Document extract
%%

What Exactly Are Hash Files? (Courtesy – Ken Bland)
I pasted this nice article by Ken Bland on my blog just for future reference. The original article can be found HERE. All Credits to Ken Bland.
DataStage® Server Edition utilizes several different types of hash files. The default and most versatile type is a dynamic (more precisely a type 30) hash file. A hash file can simply be described as a file that distributes data throughout a pre-sized and space allocated file. Every row has to have a key to determine where the row will reside within the file. This key is run thru an algorithm (technically a hashing algorithm, hence the name) to determine the location in the file for the row. One and only one row can exist at a single location.
A hash file is usually composed of 2 files: the data file and the overflow file. Since the file is pre-sized and the space allocated, rows that cannot fit within the data file will spill over to the overflow file. The hash file is at its optimal sizing when all of the rows are within the data file, and no rows are in the overflow. This is because during a row’s retrieval from the hash file, the address of the row is first tried in the data file using the highly efficient hash file algorithm. If the row is not there, then the overflow file is sequentially scanned. The more rows in the overflow, the longer it takes to determine if a row exists in a hash file.
Code: |
$ ls -al /var/opt/work/hash/tmpExample total 2032 drwxr-xr-x 2 radnet radnet 96 May 14 01:08 . drwxr-x— 65 radnet radnet 8192 May 14 01:53 .. -rw-r–r– 1 radnet radnet 0 May 14 01:08 .Type30 -rw-r–r– 1 radnet radnet 774144 May 14 01:52 DATA.30 -rw-r–r– 1 radnet radnet 249856 May 14 01:08 OVER.30 |
The beauty of the dynamic hash file, as compared to the static hash file, is that it will grow on demand. At a predetermined threshold, the file will automatically double its size and redistribute the data within the file. This removes the data in the overflow file and brings it back within the data file. The dynamic hash file defaults to an initial sizing value of 1. This means that the file will constantly resize by doubling itself to meet the incoming dataset. Clearing the hash file will shrink it back to the initial sizing.
To find a row in a hash file, you must know the key that was used to deposit the row somewhere within the file. The data is stored as a continuous string of characters, with a column separator (@AM system variable). Each column is positional in nature and relative to the columns preceding it. It should become obvious that a hash file is almost the same as a sequential file, meaning columns are positional and referenced by position, not name. In fact, column names are irrelevant, you only need to know the key construct and what data is located in what positional column. Because data is stored as a text string, there is no explicit data typing enforced within a hash file. The only rule in a hash file is to not use restricted ASCII characters within your data, as they are internal data separators. Furthermore, each row within a hash file is allowed to have it’s own structure, because again data is stored as a text string. Therefore, hash files are non-structured free-form scratch files!
How Are They Meant To Be Used by DataStage®?
Hash files should be limited to three main uses:
1. Small reference lookups by primary key
2. Small staging files usually when a reference capability has to exist
3. Non-persistent scratchpad work files.
Small reference lookups by primary key – DataStage® has the ability to cache lookups in memory, as long as they are hash files. Lookups are not joins, they are specific searches in a hash file for a row using the key value for that row. Since you will give the key value to the hash file row, the algorithm quickly converts the key to the location of the row within the hash file and returns the contents at that address. This type of activity using ODBC/OCI stages is unacceptable for performance reasons because of the lack of memory caching capability. In addition, as more instantiated jobs perform the same lookup, the database will become saturated with lookup queries.

%%

Data extract

%%

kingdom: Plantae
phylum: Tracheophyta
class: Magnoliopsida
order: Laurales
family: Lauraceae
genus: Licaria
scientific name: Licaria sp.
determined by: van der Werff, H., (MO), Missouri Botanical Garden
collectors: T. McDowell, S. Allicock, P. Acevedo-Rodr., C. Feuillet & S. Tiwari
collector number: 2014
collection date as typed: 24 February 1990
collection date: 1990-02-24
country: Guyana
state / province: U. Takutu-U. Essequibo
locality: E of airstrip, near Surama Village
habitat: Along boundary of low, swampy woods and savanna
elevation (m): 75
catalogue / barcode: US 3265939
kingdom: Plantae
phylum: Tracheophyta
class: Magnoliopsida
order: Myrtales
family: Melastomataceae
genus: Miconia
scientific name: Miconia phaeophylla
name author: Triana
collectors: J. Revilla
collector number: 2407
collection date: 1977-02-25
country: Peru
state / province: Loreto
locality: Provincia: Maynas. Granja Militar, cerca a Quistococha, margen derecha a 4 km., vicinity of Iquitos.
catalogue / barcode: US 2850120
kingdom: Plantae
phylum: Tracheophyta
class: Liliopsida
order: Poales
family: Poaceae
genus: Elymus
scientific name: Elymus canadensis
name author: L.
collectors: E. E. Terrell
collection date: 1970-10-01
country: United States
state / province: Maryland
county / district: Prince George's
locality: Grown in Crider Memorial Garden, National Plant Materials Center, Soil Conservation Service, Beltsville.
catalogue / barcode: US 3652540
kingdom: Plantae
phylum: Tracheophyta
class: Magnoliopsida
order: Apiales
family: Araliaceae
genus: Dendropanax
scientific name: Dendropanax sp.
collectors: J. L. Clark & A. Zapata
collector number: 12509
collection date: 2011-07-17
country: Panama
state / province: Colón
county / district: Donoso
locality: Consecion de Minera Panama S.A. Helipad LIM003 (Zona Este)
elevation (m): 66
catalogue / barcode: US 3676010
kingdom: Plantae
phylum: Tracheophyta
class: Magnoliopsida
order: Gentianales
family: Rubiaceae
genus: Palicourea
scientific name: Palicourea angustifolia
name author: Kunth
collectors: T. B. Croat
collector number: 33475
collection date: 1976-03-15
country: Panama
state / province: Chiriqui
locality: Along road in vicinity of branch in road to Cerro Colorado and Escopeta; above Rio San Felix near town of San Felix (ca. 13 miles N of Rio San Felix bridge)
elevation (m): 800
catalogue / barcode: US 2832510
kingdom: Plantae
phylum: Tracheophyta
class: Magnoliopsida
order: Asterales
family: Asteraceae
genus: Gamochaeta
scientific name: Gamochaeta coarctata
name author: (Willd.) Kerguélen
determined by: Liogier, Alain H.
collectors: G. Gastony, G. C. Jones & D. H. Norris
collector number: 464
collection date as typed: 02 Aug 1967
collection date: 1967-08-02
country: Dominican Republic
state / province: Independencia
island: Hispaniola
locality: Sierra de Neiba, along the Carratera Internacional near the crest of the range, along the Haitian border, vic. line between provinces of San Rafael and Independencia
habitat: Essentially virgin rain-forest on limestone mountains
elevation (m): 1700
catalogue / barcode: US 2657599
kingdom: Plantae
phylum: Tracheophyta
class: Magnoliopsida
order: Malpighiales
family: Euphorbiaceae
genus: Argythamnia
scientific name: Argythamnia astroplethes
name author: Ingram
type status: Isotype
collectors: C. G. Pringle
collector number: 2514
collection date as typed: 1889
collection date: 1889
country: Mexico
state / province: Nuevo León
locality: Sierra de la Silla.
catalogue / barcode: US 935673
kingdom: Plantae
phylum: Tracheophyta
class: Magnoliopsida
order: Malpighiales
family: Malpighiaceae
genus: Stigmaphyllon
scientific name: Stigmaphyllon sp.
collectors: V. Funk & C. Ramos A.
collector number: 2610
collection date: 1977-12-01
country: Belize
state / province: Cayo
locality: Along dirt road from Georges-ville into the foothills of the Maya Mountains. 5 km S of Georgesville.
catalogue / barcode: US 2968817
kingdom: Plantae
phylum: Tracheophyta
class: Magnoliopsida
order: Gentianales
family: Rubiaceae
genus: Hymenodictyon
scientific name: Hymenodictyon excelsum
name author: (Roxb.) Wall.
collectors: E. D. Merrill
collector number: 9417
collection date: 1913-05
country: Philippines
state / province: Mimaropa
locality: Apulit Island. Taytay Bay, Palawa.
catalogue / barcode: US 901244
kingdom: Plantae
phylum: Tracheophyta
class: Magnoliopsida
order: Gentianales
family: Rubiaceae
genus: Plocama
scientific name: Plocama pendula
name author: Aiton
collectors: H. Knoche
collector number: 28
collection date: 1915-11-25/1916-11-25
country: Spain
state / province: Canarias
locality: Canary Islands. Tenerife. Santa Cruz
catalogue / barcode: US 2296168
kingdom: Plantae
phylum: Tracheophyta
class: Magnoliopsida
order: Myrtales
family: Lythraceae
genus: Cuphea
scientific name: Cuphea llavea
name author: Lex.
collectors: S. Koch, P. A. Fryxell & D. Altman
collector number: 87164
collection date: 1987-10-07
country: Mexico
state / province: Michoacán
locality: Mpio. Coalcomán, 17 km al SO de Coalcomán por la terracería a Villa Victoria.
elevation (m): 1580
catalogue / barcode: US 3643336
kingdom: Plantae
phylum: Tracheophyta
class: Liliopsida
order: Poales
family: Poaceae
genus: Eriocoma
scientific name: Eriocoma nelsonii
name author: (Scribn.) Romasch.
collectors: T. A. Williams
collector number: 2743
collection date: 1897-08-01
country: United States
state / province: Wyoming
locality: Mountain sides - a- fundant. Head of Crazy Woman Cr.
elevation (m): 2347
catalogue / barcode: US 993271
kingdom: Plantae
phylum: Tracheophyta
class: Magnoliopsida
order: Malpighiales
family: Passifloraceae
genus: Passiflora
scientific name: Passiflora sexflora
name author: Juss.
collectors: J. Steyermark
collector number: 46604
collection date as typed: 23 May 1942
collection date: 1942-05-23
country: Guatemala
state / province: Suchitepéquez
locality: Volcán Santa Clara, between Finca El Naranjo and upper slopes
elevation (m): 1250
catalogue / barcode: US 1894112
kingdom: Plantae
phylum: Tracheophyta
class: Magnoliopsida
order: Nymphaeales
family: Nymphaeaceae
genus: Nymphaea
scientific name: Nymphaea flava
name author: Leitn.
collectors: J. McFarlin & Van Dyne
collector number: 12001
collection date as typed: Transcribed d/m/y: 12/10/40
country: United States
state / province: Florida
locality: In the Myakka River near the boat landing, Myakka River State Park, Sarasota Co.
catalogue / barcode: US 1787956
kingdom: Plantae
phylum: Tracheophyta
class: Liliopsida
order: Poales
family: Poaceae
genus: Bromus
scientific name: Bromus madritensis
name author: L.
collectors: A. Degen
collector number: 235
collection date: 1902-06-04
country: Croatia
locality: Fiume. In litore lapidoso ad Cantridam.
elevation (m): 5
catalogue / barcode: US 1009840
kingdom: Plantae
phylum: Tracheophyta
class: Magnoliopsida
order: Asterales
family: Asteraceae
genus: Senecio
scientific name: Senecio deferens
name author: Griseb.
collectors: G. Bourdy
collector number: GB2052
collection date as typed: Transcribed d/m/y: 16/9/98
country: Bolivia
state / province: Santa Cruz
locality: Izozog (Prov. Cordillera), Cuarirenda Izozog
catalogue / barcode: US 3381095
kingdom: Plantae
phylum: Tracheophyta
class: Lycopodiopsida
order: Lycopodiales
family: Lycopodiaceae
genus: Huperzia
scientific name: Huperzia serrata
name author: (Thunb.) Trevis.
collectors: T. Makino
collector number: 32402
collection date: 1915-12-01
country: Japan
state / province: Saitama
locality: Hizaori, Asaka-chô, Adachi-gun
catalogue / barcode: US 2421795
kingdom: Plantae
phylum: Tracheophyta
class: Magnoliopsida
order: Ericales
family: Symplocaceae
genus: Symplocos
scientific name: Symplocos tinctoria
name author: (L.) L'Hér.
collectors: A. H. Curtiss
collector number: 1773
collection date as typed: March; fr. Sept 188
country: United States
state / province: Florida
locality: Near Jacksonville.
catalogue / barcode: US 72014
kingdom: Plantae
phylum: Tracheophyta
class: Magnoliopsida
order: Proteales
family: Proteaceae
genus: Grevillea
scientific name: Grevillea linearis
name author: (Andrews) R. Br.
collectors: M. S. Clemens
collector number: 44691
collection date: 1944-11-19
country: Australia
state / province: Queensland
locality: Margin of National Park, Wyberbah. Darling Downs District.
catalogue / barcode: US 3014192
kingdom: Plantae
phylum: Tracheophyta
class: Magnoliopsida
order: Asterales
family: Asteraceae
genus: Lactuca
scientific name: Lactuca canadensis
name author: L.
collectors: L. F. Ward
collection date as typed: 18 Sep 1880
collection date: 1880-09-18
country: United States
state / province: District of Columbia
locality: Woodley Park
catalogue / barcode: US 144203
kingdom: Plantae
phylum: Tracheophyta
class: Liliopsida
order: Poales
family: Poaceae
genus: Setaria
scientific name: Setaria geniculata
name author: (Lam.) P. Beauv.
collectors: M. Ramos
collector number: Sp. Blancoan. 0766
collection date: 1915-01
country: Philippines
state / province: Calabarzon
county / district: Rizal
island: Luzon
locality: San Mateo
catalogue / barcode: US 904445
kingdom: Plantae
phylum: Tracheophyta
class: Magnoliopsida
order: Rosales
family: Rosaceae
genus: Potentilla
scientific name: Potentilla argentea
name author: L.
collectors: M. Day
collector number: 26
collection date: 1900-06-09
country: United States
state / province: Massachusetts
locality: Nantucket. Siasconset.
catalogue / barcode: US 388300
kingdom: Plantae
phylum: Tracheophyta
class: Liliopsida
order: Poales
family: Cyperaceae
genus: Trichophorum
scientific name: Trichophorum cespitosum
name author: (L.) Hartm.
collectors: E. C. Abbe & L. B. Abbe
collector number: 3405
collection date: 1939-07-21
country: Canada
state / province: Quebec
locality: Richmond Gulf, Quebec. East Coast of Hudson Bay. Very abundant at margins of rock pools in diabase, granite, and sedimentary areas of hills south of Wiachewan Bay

%%

Required work
1. Answer these from the hash file article:
(a) What type number is the default dynamic hash file?
(b) What two files usually make up a hash file?
(c) What initial sizing value does the dynamic hash file default to?
2. List every use that the hash file article says hash files should be limited to.
Use only the hash file article, not the entries.

Outputs in order
1.
(a) Type 30
(b) The data file and the overflow file
(c) 1

2.
- Small reference lookups by primary key
- Small staging files usually when a reference capability has to exist
- Non-persistent scratchpad work files